Goal: Every entry here needs to be repeated exactly.

Data provided:
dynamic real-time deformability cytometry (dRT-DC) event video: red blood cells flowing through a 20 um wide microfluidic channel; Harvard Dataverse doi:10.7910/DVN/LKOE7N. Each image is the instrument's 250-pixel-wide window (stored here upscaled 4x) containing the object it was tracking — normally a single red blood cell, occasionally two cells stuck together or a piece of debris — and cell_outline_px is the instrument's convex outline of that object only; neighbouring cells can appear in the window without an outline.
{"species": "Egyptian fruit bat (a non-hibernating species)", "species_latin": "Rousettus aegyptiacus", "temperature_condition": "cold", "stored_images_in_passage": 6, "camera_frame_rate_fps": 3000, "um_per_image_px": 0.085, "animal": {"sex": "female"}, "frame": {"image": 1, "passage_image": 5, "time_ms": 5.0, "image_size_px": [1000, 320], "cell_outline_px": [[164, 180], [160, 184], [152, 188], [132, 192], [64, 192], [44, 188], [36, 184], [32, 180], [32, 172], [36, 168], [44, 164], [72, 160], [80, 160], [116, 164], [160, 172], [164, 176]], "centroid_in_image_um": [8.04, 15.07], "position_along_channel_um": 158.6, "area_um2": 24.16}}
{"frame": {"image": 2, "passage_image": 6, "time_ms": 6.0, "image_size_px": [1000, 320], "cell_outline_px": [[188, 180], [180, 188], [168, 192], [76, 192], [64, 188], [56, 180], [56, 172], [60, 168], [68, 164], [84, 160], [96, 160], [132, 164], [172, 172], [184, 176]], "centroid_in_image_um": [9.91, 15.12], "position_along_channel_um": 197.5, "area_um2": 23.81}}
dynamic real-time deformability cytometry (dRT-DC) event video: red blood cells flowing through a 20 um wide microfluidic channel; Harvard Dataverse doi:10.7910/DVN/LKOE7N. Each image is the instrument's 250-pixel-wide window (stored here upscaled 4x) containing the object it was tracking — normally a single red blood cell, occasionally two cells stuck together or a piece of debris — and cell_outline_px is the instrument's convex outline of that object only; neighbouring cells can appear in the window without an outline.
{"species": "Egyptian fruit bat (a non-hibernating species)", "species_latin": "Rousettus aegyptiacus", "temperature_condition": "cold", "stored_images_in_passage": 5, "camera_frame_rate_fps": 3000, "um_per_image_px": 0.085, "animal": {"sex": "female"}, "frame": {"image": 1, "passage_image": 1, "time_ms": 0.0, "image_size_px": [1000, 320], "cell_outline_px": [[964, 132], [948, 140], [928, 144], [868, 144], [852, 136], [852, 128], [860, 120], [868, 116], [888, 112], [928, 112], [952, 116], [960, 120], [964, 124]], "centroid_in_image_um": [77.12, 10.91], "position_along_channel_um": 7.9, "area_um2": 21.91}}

Solution:
dynamic real-time deformability cytometry (dRT-DC) event video: red blood cells flowing through a 20 um wide microfluidic channel; Harvard Dataverse doi:10.7910/DVN/LKOE7N. Each image is the instrument's 250-pixel-wide window (stored here upscaled 4x) containing the object it was tracking — normally a single red blood cell, occasionally two cells stuck together or a piece of debris — and cell_outline_px is the instrument's convex outline of that object only; neighbouring cells can appear in the window without an outline.
{"species": "Egyptian fruit bat (a non-hibernating species)", "species_latin": "Rousettus aegyptiacus", "temperature_condition": "cold", "stored_images_in_passage": 6, "camera_frame_rate_fps": 3000, "um_per_image_px": 0.085, "animal": {"sex": "female"}, "frame": {"image": 1, "passage_image": 5, "time_ms": 5.0, "image_size_px": [1000, 320], "cell_outline_px": [[164, 180], [160, 184], [152, 188], [132, 192], [64, 192], [44, 188], [36, 184], [32, 180], [32, 172], [36, 168], [44, 164], [72, 160], [80, 160], [116, 164], [160, 172], [164, 176]], "centroid_in_image_um": [8.04, 15.07], "position_along_channel_um": 158.6, "area_um2": 24.16}}
{"frame": {"image": 2, "passage_image": 6, "time_ms": 6.0, "image_size_px": [1000, 320], "cell_outline_px": [[188, 180], [180, 188], [168, 192], [76, 192], [64, 188], [56, 180], [56, 172], [60, 168], [68, 164], [84, 160], [96, 160], [132, 164], [172, 172], [184, 176]], "centroid_in_image_um": [9.91, 15.12], "position_along_channel_um": 197.5, "area_um2": 23.81}}
dynamic real-time deformability cytometry (dRT-DC) event video: red blood cells flowing through a 20 um wide microfluidic channel; Harvard Dataverse doi:10.7910/DVN/LKOE7N. Each image is the instrument's 250-pixel-wide window (stored here upscaled 4x) containing the object it was tracking — normally a single red blood cell, occasionally two cells stuck together or a piece of debris — and cell_outline_px is the instrument's convex outline of that object only; neighbouring cells can appear in the window without an outline.
{"species": "Egyptian fruit bat (a non-hibernating species)", "species_latin": "Rousettus aegyptiacus", "temperature_condition": "cold", "stored_images_in_passage": 5, "camera_frame_rate_fps": 3000, "um_per_image_px": 0.085, "animal": {"sex": "female"}, "frame": {"image": 1, "passage_image": 1, "time_ms": 0.0, "image_size_px": [1000, 320], "cell_outline_px": [[964, 132], [948, 140], [928, 144], [868, 144], [852, 136], [852, 128], [860, 120], [868, 116], [888, 112], [928, 112], [952, 116], [960, 120], [964, 124]], "centroid_in_image_um": [77.12, 10.91], "position_along_channel_um": 7.9, "area_um2": 21.91}}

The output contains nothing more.